# AC20 stopped working. Help help ASAP!



## AquaNeko (Jul 26, 2009)

So the AC20 was powering the water a little on the slow flow side so I unplugged it while I cleaned the pre-filter as that was gunked up. After I cleaned the pre-filter I put the intake tube back on the AC20 then plugged the power back in. Odd, the pump did not start sucking water in.

I did not hear it chugging so I thought why not pour some water in to prime it like I normally do and maybe the motor would kick up. I poured water into the intake area and still the motor did not kick up. Now I'm curious WTF is wrong with it.

Never had this issue before. I checked my media basket and the floss was at ~20% filled up so it was still good with water flow. 

Any ideas on what to check/test? I thought maybe the pump overheated because of the more effort needed to pump the water in from the clogged up pre-filter. Right now I used a garlic mesh bag to put the basket media in and soaking it inside the 10gal right now. Thankfully I have the trusty and hard to fail DIY sponge filter which I turned up the air on to compensate for the downed power filter.

Thakns in advance.


----------



## AquaNeko (Jul 26, 2009)

WTF!? It automagically came back alive when I was not there. I was just going to check on the plant condition as I dosed 1mL in there today and the AC20 was running. 

I took the media pack out of the water and into a tray then turned the AC20 off. I took the media basket and put it into the AC20 and plugged it into the power plug and bam the unit was alive again. 

Odd... I was thinking it could have been the over heating due to the clogged prefilter that heated up the motor and probably kicked in a thermo protection circuit and a set time delay/temp before the circuit would open the motor to work again. I was using a scrub pad to keep the AC20 semi level with the 10gal as I was told the leveling tab or something was missing when I got the tank.

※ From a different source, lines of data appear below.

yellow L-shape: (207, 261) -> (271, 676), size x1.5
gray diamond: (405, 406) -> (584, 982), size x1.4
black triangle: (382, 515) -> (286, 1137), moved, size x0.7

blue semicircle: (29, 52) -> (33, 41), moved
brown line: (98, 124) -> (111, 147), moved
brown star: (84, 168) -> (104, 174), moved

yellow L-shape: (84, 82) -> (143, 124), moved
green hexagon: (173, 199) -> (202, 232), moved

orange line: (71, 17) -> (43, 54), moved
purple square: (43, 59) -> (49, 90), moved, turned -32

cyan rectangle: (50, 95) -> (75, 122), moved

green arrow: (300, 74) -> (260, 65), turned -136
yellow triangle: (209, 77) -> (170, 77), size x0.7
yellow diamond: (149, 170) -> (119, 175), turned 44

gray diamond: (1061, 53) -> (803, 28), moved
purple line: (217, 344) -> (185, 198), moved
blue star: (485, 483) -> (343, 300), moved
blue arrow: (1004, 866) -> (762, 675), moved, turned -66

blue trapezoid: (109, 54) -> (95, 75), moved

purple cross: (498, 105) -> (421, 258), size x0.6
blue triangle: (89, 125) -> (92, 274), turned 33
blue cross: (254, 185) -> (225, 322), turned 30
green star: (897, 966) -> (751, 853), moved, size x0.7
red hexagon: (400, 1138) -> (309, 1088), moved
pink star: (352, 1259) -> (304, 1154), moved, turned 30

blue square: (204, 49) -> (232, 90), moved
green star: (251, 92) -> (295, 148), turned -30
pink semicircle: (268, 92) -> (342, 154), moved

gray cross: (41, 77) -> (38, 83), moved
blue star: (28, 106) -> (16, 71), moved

I'll be keeping the ad in the buy and sell for a week just to make sure this is ok first then move it to the expired if this works.


----------



## crxmaniac (Nov 19, 2008)

it's possible a little piece of something got clogged in the actual impeller. Next time its being cleaned or stops working take the intake off, pull the basket and pull up the little grey cover and pull the impeller out and give it a good clean.


----------



## gucci17 (Oct 11, 2007)

I've got one that needs to be jump started each time. Kind of annoying but it works. All you have to do is get a skinny screw driver and tap the impellar to get it going. Try it next time.


----------



## kaegunim (Jan 15, 2010)

gucci17 said:


> I've got one that needs to be jump started each time. Kind of annoying but it works. All you have to do is get a skinny screw driver and tap the impellar to get it going. Try it next time.


+1

It has only happed once (due to gunk buildup admittedly) but flicking the impeller will get it going.


----------



## AquaNeko (Jul 26, 2009)

Hmm.. jsut curious but what solution can I run the AC20 in stand alone that will eventually kill off all the gunk in there? Obviously I'll be taking out the media when I do this to preserve the cultures in there. I was thinking probably a small bucket with bleach and run it for a week but want some feedback on that idea.


----------



## Riceburner (Mar 14, 2008)

use a cotton swab and wipe the inside of the chamber and a toothbrush to clean the impeller. Rinse.


----------